「どこへ行って、そんな事を云ったんです」
「宗近の阿爺の所へ行った時、そう云ったとさ」
「よっぽど男らしくない性質ですね。それより早く糸子さんでも貰ってしまったら好いでしょうに」
「全体貰う気があるのかね」
「兄さんの料簡はとても分りませんわ。しかし糸子さんは兄さんの所へ来たがってるんですよ」
母は鳴る鉄瓶を卸して、炭取を取り上げた。隙間なく渋の洩れた劈痕焼に、二筋三筋藍を流す波を描いて、真白な桜を気ままに散らした、薩摩の急須の中には、緑りを細く綯り込んだ宇治の葉が、午の湯に腐やけたまま、ひたひたに重なり合うて冷えている。
「御茶でも入れようかね」
「いいえ」と藤尾は疾く抜け出した香のなお余りあるを、急須と同じ色の茶碗のなかに畳み込む。黄な流れの底を敲くほどは、さほどとも思えぬが、縁に近くようやく色を増して、濃き水は泡を面に片寄せて動かずなる。
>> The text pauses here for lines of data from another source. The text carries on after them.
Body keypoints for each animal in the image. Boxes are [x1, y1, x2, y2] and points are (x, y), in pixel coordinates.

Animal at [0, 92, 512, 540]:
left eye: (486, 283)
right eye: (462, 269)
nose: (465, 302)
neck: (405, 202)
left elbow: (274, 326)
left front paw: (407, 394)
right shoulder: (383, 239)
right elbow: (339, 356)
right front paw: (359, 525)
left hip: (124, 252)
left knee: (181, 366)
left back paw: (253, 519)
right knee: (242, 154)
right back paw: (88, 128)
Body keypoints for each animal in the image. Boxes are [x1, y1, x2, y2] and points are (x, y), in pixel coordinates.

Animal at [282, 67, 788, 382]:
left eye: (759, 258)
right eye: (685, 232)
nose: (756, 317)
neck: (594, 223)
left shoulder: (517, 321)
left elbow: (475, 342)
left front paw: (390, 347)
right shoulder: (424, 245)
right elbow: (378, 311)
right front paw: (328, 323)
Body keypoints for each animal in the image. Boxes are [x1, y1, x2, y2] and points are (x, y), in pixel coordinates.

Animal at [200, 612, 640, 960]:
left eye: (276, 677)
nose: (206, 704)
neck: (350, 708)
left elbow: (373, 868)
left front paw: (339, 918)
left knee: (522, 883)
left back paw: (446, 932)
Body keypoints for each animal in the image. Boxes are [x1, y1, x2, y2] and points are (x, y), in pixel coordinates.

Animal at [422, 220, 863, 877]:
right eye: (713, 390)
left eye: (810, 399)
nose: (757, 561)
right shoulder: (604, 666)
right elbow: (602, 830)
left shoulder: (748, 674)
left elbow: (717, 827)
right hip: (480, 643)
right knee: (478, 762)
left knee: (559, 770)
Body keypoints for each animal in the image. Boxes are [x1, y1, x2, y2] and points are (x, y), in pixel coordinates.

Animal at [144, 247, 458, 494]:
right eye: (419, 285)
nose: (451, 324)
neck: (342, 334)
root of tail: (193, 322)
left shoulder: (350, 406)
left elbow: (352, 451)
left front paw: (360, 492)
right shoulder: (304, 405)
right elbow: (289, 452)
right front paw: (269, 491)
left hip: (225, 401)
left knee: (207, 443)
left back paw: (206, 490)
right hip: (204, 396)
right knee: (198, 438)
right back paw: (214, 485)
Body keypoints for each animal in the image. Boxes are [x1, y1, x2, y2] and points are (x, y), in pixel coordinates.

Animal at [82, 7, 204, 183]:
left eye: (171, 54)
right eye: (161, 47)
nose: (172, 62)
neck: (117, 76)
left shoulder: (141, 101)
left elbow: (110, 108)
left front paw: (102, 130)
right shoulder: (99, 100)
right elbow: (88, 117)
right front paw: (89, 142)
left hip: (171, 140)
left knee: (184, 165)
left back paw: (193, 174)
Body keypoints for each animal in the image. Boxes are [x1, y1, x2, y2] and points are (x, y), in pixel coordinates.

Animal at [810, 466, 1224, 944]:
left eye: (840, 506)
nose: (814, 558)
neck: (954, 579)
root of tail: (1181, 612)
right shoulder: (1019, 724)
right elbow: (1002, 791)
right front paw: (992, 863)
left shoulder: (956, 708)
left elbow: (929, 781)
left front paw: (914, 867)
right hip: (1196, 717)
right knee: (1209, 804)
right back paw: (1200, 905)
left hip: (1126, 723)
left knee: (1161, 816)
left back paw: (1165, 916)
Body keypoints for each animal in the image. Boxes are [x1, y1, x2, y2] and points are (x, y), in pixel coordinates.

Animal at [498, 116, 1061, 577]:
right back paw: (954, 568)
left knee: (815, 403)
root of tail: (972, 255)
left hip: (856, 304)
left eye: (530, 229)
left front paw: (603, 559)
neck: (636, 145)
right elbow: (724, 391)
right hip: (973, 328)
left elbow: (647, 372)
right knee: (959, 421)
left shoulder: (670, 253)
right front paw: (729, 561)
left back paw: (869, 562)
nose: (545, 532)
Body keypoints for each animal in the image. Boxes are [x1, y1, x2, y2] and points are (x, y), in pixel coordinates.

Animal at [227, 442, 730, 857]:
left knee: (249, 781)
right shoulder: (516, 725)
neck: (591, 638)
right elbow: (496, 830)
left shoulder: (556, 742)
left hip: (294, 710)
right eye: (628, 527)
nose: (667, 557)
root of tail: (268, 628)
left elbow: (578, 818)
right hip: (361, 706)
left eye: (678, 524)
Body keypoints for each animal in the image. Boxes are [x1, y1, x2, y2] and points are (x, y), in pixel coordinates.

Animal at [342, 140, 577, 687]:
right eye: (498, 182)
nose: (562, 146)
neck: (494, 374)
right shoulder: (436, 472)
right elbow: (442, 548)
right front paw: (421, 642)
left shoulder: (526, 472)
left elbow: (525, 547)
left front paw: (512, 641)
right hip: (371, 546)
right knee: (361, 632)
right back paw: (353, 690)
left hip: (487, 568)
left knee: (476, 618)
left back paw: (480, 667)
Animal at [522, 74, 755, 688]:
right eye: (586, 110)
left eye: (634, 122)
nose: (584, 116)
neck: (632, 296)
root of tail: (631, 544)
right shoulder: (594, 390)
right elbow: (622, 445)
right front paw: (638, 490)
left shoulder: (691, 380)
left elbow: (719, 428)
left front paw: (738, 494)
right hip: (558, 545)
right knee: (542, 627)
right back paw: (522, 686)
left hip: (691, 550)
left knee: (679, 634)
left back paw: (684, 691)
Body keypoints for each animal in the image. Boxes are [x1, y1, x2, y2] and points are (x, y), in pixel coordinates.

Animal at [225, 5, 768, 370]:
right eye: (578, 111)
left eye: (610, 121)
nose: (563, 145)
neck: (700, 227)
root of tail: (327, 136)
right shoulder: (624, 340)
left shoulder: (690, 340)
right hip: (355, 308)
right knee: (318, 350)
母は掻き馴らしたる灰の盛り上りたるなかに、佐倉炭の白き残骸の完きを毀ちて、心に潜む赤きものを片寄せる。温もる穴の崩れたる中には、黒く輪切の正しきを択んで、ぴちぴちと活ける。――室内の春光は飽くまでも二人の母子に穏かである。
この作者は趣なき会話を嫌う。猜疑不和の暗き世界に、一点の精彩を着せざる毒舌は、美しき筆に、心地よき春を紙に流す詩人の風流ではない。閑花素琴の春を司どる人の歌めく天が下に住まずして、半滴の気韻だに帯びざる野卑の言語を臚列するとき、毫端に泥を含んで双手に筆を運らしがたき心地がする。宇治の茶と、薩摩の急須と、佐倉の切り炭を描くは瞬時の閑を偸んで、一弾指頭に脱離の安慰を読者に与うるの方便である。ただし地球は昔しより廻転する。明暗は昼夜を捨てぬ。嬉しからぬ親子の半面を最も簡短に叙するはこの作者の切なき義務である。茶を品し、炭を写したる筆は再び二人の対話に戻らねばならぬ。二人の対話は少なくとも前段より趣がなくてはならぬ。